L’histoire plaide en faveur de la transcription : un retour aux sources




Alors devant cette incapacité de l’alphabet latin à rendre compte de la richesse phonétique de nos langues nationales, l’alphabet arabe est un atout à envisager car il est riche, phonétisable à l’infini et surtout pour les raisons de cohésion, de rapprochement de nos communautés, citées plus haut. Et beaucoup plus que tout cela c’est un patrimoine national. Ainsi « le peul s’écrit en caractères arabes depuis au moins le XVIIIè siècle[3]. »

Ainsi aujourd’hui encore « L’adjami (en arabe عجمي ʿaǰamī) est un ensemble d’alphabets dérivés de l’alphabet arabe, utilisés en Afrique. Ces alphabets ont été ou sont encore utilisés en Afrique de l’Ouest, pour l’écriture du haoussa, du peul, du wolof, du diola-fogny et de plusieurs langues mandingues comme le mandinka, le bambara et le dioula, et en Afrique de l’Est pour l’écriture du swahili ou du somali.

En Afrique de l’Ouest, une harmonisation a été organisée par l’Organisation des Nations unies pour l'éducation, la science et la culture (Unesco) et l’Organisation islamique pour l'éducation, les sciences et la culture (Isesco) au niveau international. Au niveau national, les adjamis sont normalisés au Sénégal avec les Caractères coraniques harmonisés et au Tchad avec l’alphabet national tchadien. [4]»

« C'est l'Islam qui donna l'écriture aux foulah; ils puisèrent dans le Coran les caractères indispensables pour fixer leurs mots. Les observations qu'on peut faire pour l'arabe sont à peu de chose près les mêmes pour le peulh.

Ils écrivent de droite à gauche, sans ponctuation pour fixer leurs propositions ou leurs phrases; pas de distinction de majuscules à minuscules. La première page chez eux est la dernière chez nous. Par contre la langue peulh n'est pas aussi gutturale que l'arabe, aussi les caractères ont-ils des équivalents plus doux. Par l'accord qu’ils font souvent dans les terminaisons à même assonance, c'est une langue musicale et harmonieuse, qui gagne beaucoup à être étudiée. [5]

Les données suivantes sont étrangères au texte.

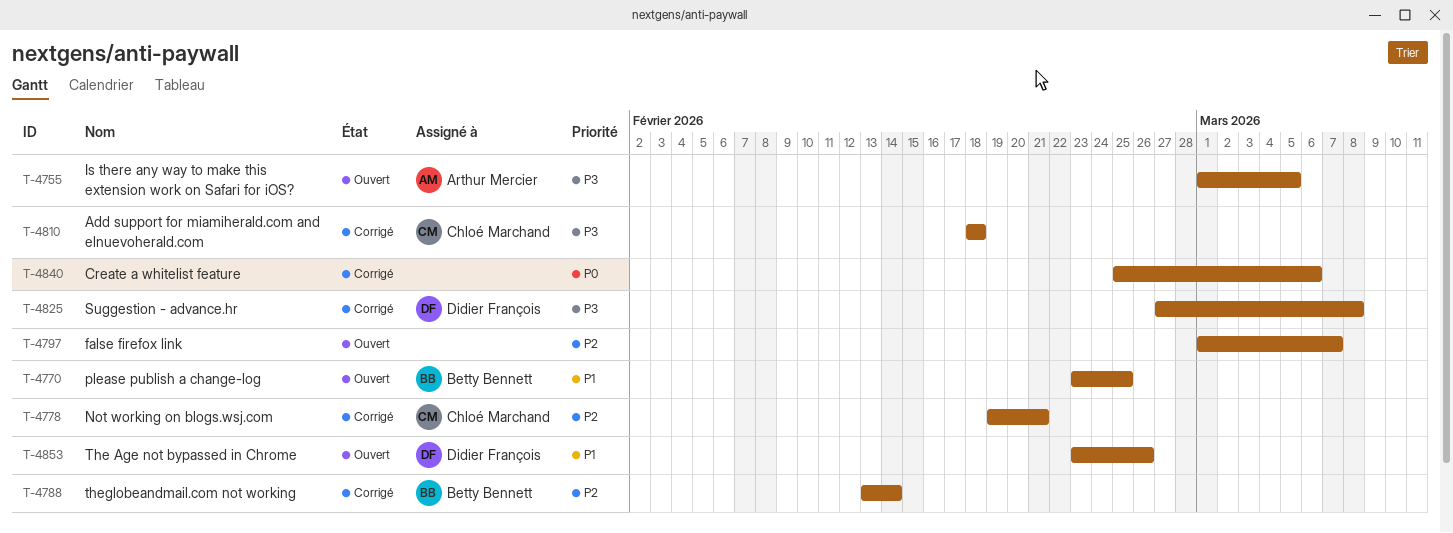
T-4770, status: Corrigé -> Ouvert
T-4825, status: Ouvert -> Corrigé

A méditer pour les générations et leur devenir futurs au-delà des ressentiments et des préjugés présents.

Pr ELY Mustapha



[1] Gérard GALTIER, « Les langues africaines, l’éducation et l’édition suivi de Le cas de Mayotte », in Foued LAROUSSI (dir.), Mayotte, une île plurilingue en mutation, Les Editions du Baobab, Mayotte, 2009, pp. 49-66.
[2] idem
[3] Marie-Eve Humery « L’écriture du Pulaar (Peul) entre l’arabe et le français, dans la vallée du fleuve Sénégal » Thèse en Science de la Société- (CMH-ENS) / Sorbonne Panthéon - Paris I. -2013
[4] https://fr.wikipedia.org/wiki/Adjami
[5]Manuel pratique de langue Peulh", par L. ARENSDORFF, Commis aux Affaires Indigènes de l'Afrique Occidentale Française. 1913.